'Bunalım ve krizler eskisi kadar bile aşılmıyor'

İnsan toplumu krizin hiç bu kadar ağırına tanık olmamıştı. Toplumlar, eğer süreceklerse, kriz yönetimlerine uzun süre dayanamazlar. Ya çözülür ve dağılırlar ya da direnir, yeni sistemler geliştirip krizi aşarlar. Şimdi böylesi bir dönemden geçiyoruz.

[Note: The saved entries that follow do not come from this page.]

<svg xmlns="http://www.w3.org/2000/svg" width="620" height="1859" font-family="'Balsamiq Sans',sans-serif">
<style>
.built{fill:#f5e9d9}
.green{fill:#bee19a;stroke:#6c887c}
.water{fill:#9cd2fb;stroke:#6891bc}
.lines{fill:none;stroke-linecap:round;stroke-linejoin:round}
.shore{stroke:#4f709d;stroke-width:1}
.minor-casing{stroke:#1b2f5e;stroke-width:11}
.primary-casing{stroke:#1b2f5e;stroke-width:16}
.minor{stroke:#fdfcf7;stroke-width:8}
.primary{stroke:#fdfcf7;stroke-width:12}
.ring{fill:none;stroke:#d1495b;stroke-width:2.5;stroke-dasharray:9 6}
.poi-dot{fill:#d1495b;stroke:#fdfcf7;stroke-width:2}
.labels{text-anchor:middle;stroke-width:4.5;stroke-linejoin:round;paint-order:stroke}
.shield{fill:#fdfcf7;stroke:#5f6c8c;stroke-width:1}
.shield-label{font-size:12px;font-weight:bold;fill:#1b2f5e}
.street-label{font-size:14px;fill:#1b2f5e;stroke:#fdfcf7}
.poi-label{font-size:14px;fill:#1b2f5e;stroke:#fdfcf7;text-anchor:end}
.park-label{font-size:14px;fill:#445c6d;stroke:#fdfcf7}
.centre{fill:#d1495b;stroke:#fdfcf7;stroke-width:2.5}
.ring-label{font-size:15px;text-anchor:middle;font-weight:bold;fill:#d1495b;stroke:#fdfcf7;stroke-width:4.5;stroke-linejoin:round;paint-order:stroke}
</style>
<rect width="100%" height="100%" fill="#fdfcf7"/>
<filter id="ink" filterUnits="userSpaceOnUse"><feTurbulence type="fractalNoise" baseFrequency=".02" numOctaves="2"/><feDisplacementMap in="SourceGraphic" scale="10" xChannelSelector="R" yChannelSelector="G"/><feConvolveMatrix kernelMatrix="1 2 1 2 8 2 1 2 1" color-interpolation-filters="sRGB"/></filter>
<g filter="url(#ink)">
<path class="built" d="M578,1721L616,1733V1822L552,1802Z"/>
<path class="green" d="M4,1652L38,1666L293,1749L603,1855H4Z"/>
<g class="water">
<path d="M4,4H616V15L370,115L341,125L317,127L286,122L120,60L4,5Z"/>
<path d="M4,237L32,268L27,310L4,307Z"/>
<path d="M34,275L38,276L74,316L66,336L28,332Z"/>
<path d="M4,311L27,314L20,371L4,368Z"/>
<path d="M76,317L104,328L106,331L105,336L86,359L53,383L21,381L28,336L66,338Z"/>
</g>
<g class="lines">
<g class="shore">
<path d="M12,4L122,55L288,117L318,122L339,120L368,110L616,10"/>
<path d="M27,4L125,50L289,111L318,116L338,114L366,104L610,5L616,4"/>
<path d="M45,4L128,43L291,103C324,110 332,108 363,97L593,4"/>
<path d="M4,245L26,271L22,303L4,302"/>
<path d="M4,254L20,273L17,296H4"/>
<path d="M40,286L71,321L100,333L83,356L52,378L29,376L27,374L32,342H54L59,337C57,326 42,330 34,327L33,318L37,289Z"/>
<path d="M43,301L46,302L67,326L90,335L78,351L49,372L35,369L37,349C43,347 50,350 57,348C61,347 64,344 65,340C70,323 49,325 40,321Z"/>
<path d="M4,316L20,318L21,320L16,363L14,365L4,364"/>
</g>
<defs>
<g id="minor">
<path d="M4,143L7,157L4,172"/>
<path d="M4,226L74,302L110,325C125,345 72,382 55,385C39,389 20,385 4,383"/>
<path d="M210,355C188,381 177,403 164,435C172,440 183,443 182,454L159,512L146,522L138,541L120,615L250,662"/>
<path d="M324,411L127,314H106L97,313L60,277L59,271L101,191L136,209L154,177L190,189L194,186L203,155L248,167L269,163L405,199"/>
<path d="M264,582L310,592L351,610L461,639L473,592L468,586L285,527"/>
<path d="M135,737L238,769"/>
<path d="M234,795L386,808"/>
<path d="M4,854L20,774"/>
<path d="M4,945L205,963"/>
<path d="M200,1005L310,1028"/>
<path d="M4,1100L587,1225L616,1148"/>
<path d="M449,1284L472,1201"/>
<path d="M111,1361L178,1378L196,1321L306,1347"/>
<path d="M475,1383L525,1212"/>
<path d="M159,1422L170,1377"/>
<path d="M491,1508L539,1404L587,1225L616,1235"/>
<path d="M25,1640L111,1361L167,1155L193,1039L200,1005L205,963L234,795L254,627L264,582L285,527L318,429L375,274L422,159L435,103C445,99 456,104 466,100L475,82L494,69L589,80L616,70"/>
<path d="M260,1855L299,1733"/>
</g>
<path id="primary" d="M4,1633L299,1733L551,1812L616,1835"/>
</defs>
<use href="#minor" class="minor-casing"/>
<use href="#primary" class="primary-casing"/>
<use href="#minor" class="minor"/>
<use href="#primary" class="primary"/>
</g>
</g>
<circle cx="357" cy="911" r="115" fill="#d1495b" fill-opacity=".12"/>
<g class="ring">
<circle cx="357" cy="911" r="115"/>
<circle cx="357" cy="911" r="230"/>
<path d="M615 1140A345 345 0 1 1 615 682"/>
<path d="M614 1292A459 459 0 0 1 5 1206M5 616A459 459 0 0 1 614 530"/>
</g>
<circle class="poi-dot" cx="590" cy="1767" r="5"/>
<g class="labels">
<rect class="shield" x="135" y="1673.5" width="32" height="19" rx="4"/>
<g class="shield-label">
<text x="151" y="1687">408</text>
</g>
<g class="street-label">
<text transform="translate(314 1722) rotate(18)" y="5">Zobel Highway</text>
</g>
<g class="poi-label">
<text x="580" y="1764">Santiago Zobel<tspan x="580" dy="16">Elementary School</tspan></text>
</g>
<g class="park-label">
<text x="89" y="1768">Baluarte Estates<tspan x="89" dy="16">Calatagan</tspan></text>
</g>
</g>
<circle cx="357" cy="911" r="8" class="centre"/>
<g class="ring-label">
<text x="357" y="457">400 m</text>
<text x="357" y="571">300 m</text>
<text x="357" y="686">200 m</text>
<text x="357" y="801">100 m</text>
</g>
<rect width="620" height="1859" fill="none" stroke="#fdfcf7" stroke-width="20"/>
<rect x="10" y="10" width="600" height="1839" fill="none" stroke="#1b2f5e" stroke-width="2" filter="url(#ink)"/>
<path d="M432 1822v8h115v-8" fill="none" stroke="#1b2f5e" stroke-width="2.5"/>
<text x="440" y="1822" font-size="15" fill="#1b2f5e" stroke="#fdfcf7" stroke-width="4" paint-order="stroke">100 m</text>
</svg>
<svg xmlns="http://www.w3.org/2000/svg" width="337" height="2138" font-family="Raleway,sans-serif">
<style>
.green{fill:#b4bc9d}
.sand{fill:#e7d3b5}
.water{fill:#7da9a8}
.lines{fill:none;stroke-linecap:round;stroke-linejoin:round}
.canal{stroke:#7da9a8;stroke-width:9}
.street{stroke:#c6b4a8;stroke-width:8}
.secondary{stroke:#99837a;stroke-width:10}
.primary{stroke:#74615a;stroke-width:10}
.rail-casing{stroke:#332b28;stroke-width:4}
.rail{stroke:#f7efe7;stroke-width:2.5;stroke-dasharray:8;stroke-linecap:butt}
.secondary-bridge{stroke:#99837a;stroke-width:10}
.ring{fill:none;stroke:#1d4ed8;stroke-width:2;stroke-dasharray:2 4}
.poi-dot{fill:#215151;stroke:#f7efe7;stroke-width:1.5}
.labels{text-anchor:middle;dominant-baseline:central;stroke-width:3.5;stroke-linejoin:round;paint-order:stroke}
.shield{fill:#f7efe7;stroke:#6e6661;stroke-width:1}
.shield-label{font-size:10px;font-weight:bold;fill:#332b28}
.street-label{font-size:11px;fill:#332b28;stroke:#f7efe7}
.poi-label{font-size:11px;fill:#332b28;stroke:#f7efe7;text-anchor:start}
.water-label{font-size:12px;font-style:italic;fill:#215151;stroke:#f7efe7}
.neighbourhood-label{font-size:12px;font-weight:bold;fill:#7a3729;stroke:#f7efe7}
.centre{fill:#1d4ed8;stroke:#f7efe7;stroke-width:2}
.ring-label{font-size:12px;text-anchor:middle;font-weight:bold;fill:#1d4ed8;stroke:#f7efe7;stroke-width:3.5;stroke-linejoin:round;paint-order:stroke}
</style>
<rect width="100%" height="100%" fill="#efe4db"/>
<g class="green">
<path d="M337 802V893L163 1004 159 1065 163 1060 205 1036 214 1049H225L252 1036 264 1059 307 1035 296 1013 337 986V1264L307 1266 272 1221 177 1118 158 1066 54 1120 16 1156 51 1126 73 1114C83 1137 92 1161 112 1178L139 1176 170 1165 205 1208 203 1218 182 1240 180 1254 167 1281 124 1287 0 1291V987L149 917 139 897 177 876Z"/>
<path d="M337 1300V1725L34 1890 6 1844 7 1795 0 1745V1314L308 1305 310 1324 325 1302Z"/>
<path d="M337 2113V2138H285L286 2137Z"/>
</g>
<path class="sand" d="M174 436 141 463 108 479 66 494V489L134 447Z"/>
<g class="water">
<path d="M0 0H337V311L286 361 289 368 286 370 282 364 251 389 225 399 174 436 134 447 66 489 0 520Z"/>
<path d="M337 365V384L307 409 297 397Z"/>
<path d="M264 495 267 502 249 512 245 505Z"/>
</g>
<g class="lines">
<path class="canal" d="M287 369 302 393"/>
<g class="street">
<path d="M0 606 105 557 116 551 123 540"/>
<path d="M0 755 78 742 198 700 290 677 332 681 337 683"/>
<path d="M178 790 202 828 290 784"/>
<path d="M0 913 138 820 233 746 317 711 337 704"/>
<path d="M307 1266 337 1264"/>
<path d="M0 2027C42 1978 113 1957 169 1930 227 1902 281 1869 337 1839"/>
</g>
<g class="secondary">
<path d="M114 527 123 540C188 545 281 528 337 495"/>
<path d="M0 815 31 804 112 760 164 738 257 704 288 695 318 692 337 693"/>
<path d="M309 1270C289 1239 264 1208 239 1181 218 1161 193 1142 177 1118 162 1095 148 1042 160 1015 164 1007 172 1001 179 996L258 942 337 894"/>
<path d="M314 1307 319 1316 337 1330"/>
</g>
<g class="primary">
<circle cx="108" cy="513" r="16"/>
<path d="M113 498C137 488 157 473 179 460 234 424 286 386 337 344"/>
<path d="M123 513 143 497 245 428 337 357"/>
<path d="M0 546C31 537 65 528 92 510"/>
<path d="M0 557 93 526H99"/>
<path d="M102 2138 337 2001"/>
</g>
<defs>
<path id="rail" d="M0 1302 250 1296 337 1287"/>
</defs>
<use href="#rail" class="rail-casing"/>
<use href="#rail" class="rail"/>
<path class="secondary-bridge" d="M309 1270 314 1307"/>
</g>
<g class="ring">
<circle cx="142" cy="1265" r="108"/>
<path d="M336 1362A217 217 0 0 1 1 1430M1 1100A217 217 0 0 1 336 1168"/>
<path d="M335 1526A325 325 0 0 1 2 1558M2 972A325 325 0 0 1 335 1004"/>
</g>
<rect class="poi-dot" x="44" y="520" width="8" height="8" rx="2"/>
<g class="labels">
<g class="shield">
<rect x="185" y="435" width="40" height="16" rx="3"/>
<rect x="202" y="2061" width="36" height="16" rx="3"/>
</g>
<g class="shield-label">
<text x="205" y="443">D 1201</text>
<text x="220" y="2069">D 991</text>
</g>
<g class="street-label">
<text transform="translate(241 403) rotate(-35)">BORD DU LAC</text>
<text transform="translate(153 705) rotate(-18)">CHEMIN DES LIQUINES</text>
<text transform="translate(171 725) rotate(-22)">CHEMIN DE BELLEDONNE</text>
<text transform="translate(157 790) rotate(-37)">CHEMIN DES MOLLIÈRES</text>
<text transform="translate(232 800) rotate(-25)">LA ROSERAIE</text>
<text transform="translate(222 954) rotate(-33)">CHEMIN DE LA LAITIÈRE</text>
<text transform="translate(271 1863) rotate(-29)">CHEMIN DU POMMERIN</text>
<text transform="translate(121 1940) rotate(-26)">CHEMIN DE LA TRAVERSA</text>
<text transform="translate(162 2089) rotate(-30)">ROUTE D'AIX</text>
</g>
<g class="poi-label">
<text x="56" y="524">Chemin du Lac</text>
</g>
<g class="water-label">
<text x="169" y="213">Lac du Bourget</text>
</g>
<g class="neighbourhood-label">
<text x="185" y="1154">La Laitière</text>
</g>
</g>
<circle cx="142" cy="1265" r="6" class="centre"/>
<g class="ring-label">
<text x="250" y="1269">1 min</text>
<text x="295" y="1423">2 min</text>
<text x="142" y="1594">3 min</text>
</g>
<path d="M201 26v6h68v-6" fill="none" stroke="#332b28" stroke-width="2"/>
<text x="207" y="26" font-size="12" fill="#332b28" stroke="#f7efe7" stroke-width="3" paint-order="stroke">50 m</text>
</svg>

ABDULLAH ÖCALAN'IN DEĞERLENDİRMELERİ

Cinsiyetçilik, tarihte en çok liberalizm çağında ideolojik bir öğe olarak geliştirilip kullanıldı. Cinsiyetçi toplumu devralan liberalizm, kadını sadece evdeki ücretsiz işçiye dönüştürmekle yetinmedi. Kadını cinsiyet objesi olarak metalaştırıp piyasaya sunmakla daha fazlasını elde etti. Erkekte sadece emek metalaştırılırken, kadın bütün bedeni ve ruhuyla metalaştırıldı. Aslında en tehlikeli kölelik biçimi inşa edilmiş oluyordu. ‘Kocanın karısı’ iyi bir sıfat olmasa da, sınırlı bir istismara konu teşkil eder. Fakat tüm kişiliğiyle metalaşma, firavun köleliğinden daha kötü köle olmak anlamına gelir. Herkesin köleliğine açılmak, bir devlet veya kişinin kölesi olmaktan katbekat daha tehlikelidir. Modernitenin kadına kurduğu tuzak budur. Görünüşte özgürlüğe açılan kadın, en rezil istismar aracı konumuna düşmüş oluyordu. Reklâm araçlığından tutalım seks, porno araçlığına kadar temel istismar aracı kadındır. Rahatlıkla diyebilirim ki, kapitalizmin taşınmasında kadın en ağır yükün altına konulmuştur. 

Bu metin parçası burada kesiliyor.